Our ability to obtain sufficient quantities of LPG is dependent on transportation facilities and providers. Spikes in demand caused by weather or other factors can limit our access to port terminals and other transportation and storage facilities, disrupt transportation and limit our ability to obtain sufficient quantities of LPG. A significant increase in port and similar fees and fuel prices may also adversely affect our transportation costs and business. Transportation providers (rail and truck) in some circumstances have limited ability to provide additional resources in times of peak demand. Moreover, the ability of our transportation providers to maintain a staff of qualified truck drivers is critical to the success of our business. Regulatory requirements and an improvement in the economy could reduce the number of eligible drivers or require us to pay higher transportation fees as our transportation providers seek to pass on additional labor costs associated with attracting and retaining drivers.
Our profitability is subject to LPG pricing and inventory risk. The retail LPG business is a “margin-based” business in which gross profits are dependent upon the excess of the sales price over LPG supply costs. LPG is a commodity, and, as such, its unit price is subject to fluctuations in response to changes in supply or other market conditions. We have no control over supplies, commodity prices or market conditions. Consequently, the unit price of the LPG that our subsidiaries and other distributors and marketers purchase can change rapidly over a short period of time. Most of our domestic LPG product supply contracts permit suppliers to charge posted prices at the time of delivery or the current prices established at major U.S. storage points such as Mont Belvieu, Texas or Conway, Kansas. Most of our international LPG supply contracts are based on internationally quoted market prices. We also purchase a portion of our supplies in the spot market. Because our subsidiaries’ profitability is sensitive to changes in wholesale LPG supply costs, we will be adversely affected if we cannot pass on increases in the cost of LPG to our customers, or if there is a delay in passing on such cost increases. Due to competitive pricing in the industry, our subsidiaries may not fully be able to pass on product cost increases to our customers when product costs rise, or when our competitors do not raise their product prices in a timely manner. Finally, market volatility may cause our subsidiaries to sell LPG at less than the price at which they purchased it, which would adversely affect our operating results.
We offer our customers various fixed-price LPG programs, and a significant number of our customers utilize our fixed-price programs. In order to manage the price risk from offering these services, we utilize our physical inventory position, supplemented by forward commodity transactions with various third parties having terms and volumes substantially the same as our customers’ contracts, but there can be no assurance that such measures will be effective. In periods of high LPG price volatility, the fixed-price programs create exposure to over or under-supply positions as the demand from customers may significantly exceed or fall short of supply procured. In addition, if LPG prices decline significantly subsequent to customers signing up for a fixed-price program, there is a risk that customers will default on their commitments, adversely affecting our results of operations.
Changes in commodity market prices may have a significant negative effect on ourliquidity. Depending on the terms of our contracts with suppliers as well as our use of financial instruments to reduce volatility in the cost of LPG and natural gas, changes in the market price of LPG and natural gas can create margin payment obligations for us and expose us to increased liquidity risk. In addition, increased demand for domestically produced LPG and natural gas overseas may, depending on production volumes in the U.S., result in higher domestic prices and expose us to additional liquidity risks.
Supplier and derivative counterparty defaults may have a negative effect on our operating results. When we enter into fixed-price sales contracts with customers, we typically enter into fixed-price purchase contracts with suppliers. Depending on changes in the market prices of products compared to the prices secured in our contracts with suppliers of LPG, natural gas and electricity, a default of or force majeure by one or more of our suppliers under such contracts could cause us to purchase those commodities at higher prices from alternate suppliers, which would have a negative impact on our operating results.

=-=-=-=-=

SET PROBLEM -> From the passage on LPG business risks, return the part starting with "Changes in commodity" and going on through "additional liquidity risks.", copied verbatim.

=-=-=-=-=

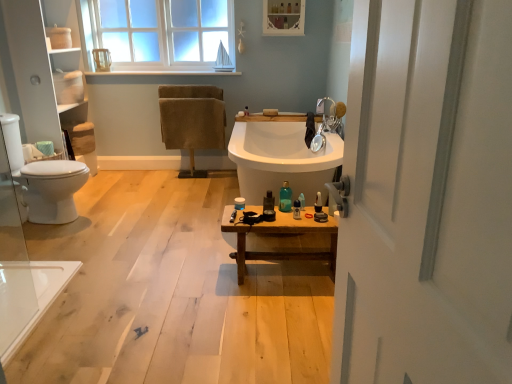
Locate an element on the screen. The height and width of the screenshot is (384, 512). free space above wooden bench at center (from a real-world perspective) is located at coordinates (286, 211).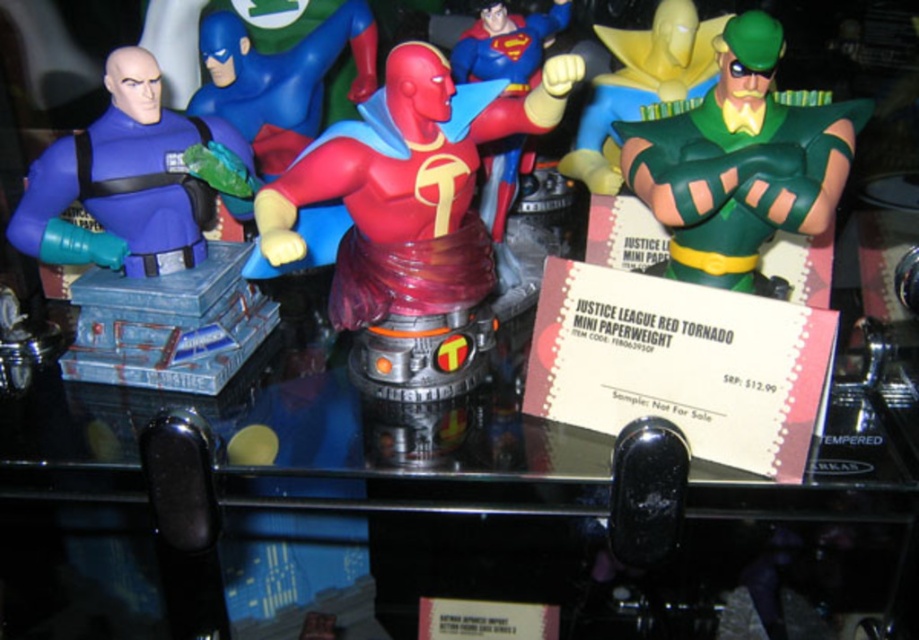
Question: Does clear glass table at center have a lesser width compared to translucent red bust at center?

Choices:
 (A) yes
 (B) no

Answer: (B)

Question: Based on their relative distances, which object is nearer to the clear glass table at center?

Choices:
 (A) matte blue plastic figure at left
 (B) green rubber figure at upper right
 (C) translucent red figure at center
 (D) green rubber mask at upper right

Answer: (A)

Question: Is green rubber mask at upper right above translucent red figure at center?

Choices:
 (A) yes
 (B) no

Answer: (B)

Question: Among these objects, which one is nearest to the camera?

Choices:
 (A) clear glass table at center
 (B) green rubber figure at upper right
 (C) matte blue plastic figure at left

Answer: (A)

Question: Which object appears closest to the camera in this image?

Choices:
 (A) translucent red bust at center
 (B) translucent red figure at center

Answer: (A)

Question: Is translucent red bust at center behind green rubber figure at upper right?

Choices:
 (A) yes
 (B) no

Answer: (B)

=-=-=-=-=

ANSWER TO THE PROBLEM ->
Changes in commodity market prices may have a significant negative effect on ourliquidity. Depending on the terms of our contracts with suppliers as well as our use of financial instruments to reduce volatility in the cost of LPG and natural gas, changes in the market price of LPG and natural gas can create margin payment obligations for us and expose us to increased liquidity risk. In addition, increased demand for domestically produced LPG and natural gas overseas may, depending on production volumes in the U.S., result in higher domestic prices and expose us to additional liquidity risks.